1:26-27 This passage seems to be based on Leviticus 20:10-16 where seven kinds of sexual abomination deserved the death penalty. In addition to four specific kinds of adultery (one is referred to in 1 Corinthians 5:1), three other sexual practices were forbidden. First there was buggery, or the anal penetration of another male (20:13). Secondly bestiality, or the penetration of an animal by a male (20:15). And thirdly a woman allowing herself to be mounted by an animal (20:16). What horrified Paul was that these practices that had required the death penalty were now common pastimes in the Greek world. One hates to discuss such crudities, but it seems that God's word in Leviticus and Romans is not embarrassed to call a spade a spade.
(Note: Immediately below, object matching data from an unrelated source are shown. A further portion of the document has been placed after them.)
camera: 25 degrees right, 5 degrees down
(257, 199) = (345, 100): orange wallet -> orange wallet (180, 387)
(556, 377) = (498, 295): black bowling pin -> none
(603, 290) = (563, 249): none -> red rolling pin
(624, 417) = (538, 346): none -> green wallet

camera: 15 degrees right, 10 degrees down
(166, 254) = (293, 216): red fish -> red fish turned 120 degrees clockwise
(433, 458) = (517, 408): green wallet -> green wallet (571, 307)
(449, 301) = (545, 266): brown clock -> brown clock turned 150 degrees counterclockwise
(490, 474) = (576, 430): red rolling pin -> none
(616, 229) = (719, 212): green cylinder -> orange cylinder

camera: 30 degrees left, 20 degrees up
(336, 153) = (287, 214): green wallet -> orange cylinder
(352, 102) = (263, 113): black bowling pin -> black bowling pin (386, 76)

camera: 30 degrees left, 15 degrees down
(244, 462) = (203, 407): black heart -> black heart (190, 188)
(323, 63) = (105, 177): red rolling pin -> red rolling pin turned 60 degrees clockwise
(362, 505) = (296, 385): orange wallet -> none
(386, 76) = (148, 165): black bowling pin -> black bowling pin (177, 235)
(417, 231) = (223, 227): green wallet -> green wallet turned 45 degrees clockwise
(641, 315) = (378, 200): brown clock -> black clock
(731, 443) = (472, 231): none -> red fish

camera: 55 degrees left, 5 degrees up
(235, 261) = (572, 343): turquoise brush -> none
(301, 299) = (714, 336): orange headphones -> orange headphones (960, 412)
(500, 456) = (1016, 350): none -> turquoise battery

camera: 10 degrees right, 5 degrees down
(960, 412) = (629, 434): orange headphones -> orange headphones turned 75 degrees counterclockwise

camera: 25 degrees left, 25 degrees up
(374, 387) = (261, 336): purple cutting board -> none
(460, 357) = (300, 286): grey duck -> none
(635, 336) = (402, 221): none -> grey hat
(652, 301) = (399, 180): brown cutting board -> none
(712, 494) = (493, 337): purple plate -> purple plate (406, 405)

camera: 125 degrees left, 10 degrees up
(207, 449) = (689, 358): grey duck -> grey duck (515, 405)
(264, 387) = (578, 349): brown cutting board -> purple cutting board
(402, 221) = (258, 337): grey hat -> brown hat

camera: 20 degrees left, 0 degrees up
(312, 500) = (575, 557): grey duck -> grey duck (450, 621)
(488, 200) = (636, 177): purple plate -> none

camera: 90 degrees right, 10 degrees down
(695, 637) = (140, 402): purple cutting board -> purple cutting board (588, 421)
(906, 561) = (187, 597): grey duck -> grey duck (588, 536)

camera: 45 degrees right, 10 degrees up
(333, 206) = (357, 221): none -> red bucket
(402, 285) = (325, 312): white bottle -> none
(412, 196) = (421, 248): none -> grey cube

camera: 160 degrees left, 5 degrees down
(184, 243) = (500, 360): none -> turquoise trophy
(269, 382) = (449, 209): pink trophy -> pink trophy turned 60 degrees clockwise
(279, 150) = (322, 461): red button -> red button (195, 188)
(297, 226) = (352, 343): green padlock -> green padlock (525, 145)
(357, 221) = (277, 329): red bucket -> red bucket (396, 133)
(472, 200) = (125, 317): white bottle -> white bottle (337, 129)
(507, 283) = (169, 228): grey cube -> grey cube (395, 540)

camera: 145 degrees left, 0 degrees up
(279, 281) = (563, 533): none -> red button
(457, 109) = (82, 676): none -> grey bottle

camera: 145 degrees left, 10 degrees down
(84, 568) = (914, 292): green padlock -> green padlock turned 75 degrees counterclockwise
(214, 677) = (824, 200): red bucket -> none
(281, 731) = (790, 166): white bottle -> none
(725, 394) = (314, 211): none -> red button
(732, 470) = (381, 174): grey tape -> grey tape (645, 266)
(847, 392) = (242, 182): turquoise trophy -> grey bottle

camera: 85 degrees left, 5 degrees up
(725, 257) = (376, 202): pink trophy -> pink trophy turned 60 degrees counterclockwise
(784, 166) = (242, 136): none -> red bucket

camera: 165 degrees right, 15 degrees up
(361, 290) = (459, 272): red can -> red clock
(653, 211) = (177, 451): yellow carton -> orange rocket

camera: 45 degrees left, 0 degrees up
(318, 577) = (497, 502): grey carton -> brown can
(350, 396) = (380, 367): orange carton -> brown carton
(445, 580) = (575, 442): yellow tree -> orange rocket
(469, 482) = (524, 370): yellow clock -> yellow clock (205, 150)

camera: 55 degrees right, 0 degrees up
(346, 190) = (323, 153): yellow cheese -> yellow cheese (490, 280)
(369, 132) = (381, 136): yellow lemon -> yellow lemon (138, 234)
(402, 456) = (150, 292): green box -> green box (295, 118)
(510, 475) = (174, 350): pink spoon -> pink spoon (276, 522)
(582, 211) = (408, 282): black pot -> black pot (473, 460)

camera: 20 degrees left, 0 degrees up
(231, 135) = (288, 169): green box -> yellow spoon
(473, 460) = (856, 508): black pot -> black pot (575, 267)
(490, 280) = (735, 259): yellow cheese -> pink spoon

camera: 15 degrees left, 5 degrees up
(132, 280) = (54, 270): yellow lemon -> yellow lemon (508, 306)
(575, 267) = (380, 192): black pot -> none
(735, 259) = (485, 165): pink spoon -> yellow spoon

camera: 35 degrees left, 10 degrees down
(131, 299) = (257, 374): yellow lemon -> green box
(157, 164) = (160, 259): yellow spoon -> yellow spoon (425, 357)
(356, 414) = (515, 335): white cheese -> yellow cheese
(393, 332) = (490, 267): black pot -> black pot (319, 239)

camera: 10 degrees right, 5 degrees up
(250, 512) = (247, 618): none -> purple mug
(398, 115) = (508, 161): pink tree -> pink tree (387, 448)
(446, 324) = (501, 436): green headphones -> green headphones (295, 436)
If it was Leviticus 20:13-16 that was in Paul's mind then Romans 1:26 refers to women being mounted by their pets. We should then translate "And in the same way men abandoning natural sex with the female, were consumed by their desire" (i.e. sex with animals). There was no punctuation in the Greek text, so by moving the comma the remainder of v. 27 then becomes "with one another men penetrating other males doing what is shameless."
This would give an exact correspondence with the three acts, other than adultery, which deserved the death penalty in Leviticus 20:16, 20:15, and 20:13. And we know that these three kinds of behavior were flaunted in the world where Paul did his apostolic work. The anal penetration of young men was always extremely dangerous, and in our day we know that sexual penetration of the anus is a major cause of AIDS.
1:28-31 Whether or not that is the correct translation of 1:24-25, the next step is down into the morass of Greek civilization. It was characterized by moral evil, greed, malice, envy, murder, strife, slander, inordinate pride, constant invention of new forms of evil, hatred of parents, implacable ruthlessness, etc.
1:32 The end of civilization is when such social behavior is applauded and made the norm in society. It is important to note that Paul is describing three steps down that resulted from the Greek obsession with human wisdom. He is not listing sins with a view to creating individual conviction of sin. In a previous letter Paul had argued that the needed fruits of the kingdom are only produced by the Spirit (Gal. 5:22, 23). The opposite works of the unaided flesh are exactly those that Paul had described to characterize the final stage of Greek civilization (1:28-32). It is tempting to make the connection and imagine that Paul's explanation in Romans for the disastrous corruption of the Greek world was their pursuit of the works of unaided human wisdom instead of looking to the inspiration of the Spirit (see "the flesh," 7:14-25).